A-Amati. Peserta didik mengamati gambar secara seksama dan bersama-sama. Mereka mulai mendiskusikan tentang judul, orientasi/perkenalan latar kejadian, tahapannya, hingga pesan moral/kesimpulan akhir cerita.

KIN-Kerangka Inti. Peserta didik membuat kerangka inti cerita dari masing-masing seri pada gambar yang telah dipilih sebagai ide pokok. Kerangka inti ini adalah satu kalimat deskripsi dari satu gambar seri. Jika telah disusun, peserta didik dapat mendiskusikan apakah kerangka inti tersebut telah sesuai dengan alur pada gambar. Mereka bisa merevisi kerangkanya sesuai dengan kesepakatan kelompok.


TA-TAmbah kalimat. Jika kerangka inti telah tersusun, masing-masing dapat menambahkan kalimat yang relevan dengan gambar seri. Ini agar terbentuk satu paragraf utuh yang tidak rumpang.


KI-Kembangkan Isi. Jika diperlukan, peserta bisa menambah atau mengurangi kata maupun kalimat yang tidak perlu. Semuanya bisa disesuaikan berdasarkan kesepakatan bersama.


PSM-Pastikan Struktur Mantap. Peserta didik perlu memastikan kembali apakah teksnya sudah sinkron antara paragraf satu dengan paragraf berikutnya? Apakah judul dengan isi teks sudah sesuai? Apakah tenses yang digunakan dalam teks tersebut sudah sesuai? Struktur teks dan struktur kalimat menjadi kunci dari menarik atau tidaknya suatu teks.

Dalam pelaksanaannya, selama 4x pertemuan peserta didik tampak mengalami kemajuan. Pada pertemuan pertama mereka awalnya agak canggung duduk berkelompok dengan 4-5 orang yang bukan dalam ‘circle’nya. Pembagian kelompok ini diwarnai dengan protes beberapa siswi yang tidak terima jika dipisahkan dari teman sebangkunya. Namun dengan diskusi satu sama lain yang mengedepankan toleransi akhirnya kelas bisa kondusif kembali.

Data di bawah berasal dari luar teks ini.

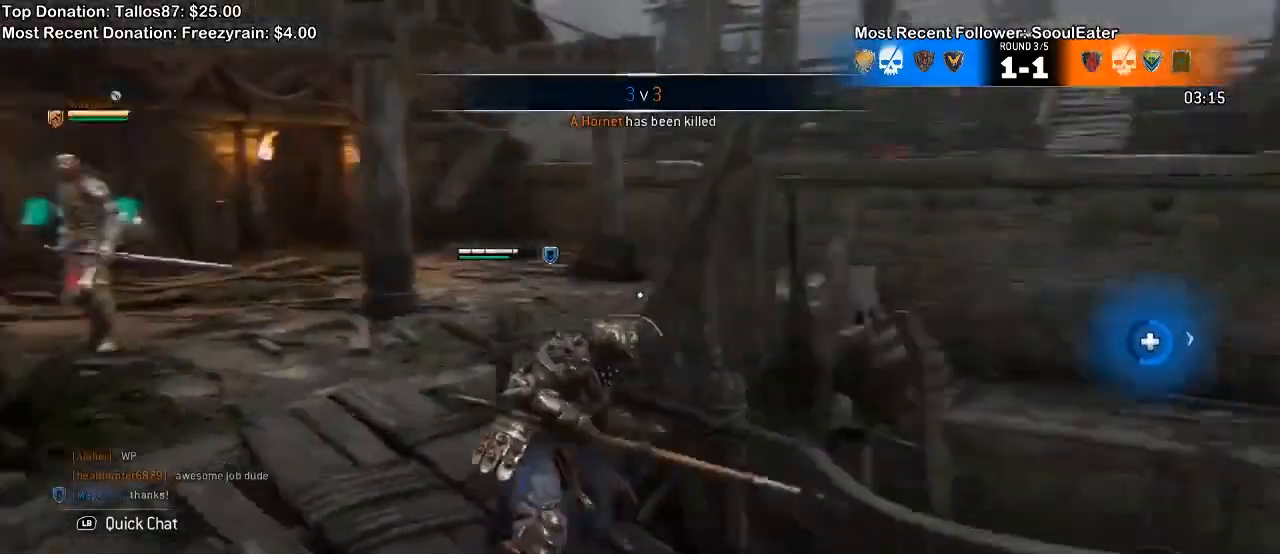
{"buttons": ["L2"], "left_stick": "up-left", "right_stick": "up-left", "events": [[100, "L3", "up"], [167, "right_stick", "center"], [200, "L3", "down"], [267, "L2", "down"], [267, "L3", "up"], [300, "right_stick", "up-left"]]}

Di awal pembelajaran, saya hanya menjelaskan kesepakatan terkait tujuan pembelajaran, langkah-langkah, dan asesmen yang akan saya gunakan untuk mengukur keterampilan mereka. Tanya jawab sebelum melaksanakan kesepakatan ini saya buka seluas-luasnya. Setelah mereka bersepakat, saya tetap membimbing saat mengerjakan lembar kerja peserta didik. Saya berjalan dari satu kelompok ke kelompok lainnya untuk memastikan mereka tetap berada dalam koridor kesepakatan yang telah ditentukan di awal. Dengan diskusi terbimbing, satu sama lain saling melengkapi dan memperbaiki.

Hasil asesmen pertemuan pertama menunjukkan, dari jumlah peserta didik 32 orang, hanya 6,25% yang terlibat aktif dalam pembelajaran dan mencapai nilai KKM. 62,50% peserta didik terlibat aktif namun belum mampu mencapai nilai KKM. Selebihnya, 31,25% peserta didik tidak terlibat aktif dalam kegiatan pembelajaran.

Memasuki pertemuan kedua, peserta didik merasa lebih siap belajar dengan pola pertemuan pertama. Mereka tampak lebih antusias berdiskusi dan saling bertukar ide. Hasilnya, 15,63% (yakni hanya satu kelompok yang terdiri dari 5) peserta didik yang terlibat aktif dan mencapai nilai KKM. 18,75% peserta didik tidak terlibat dalam kegiatan pembelajaran. Sedangkan 65,62% belum tuntas KKM namun terlibat aktif dalam pembelajaran.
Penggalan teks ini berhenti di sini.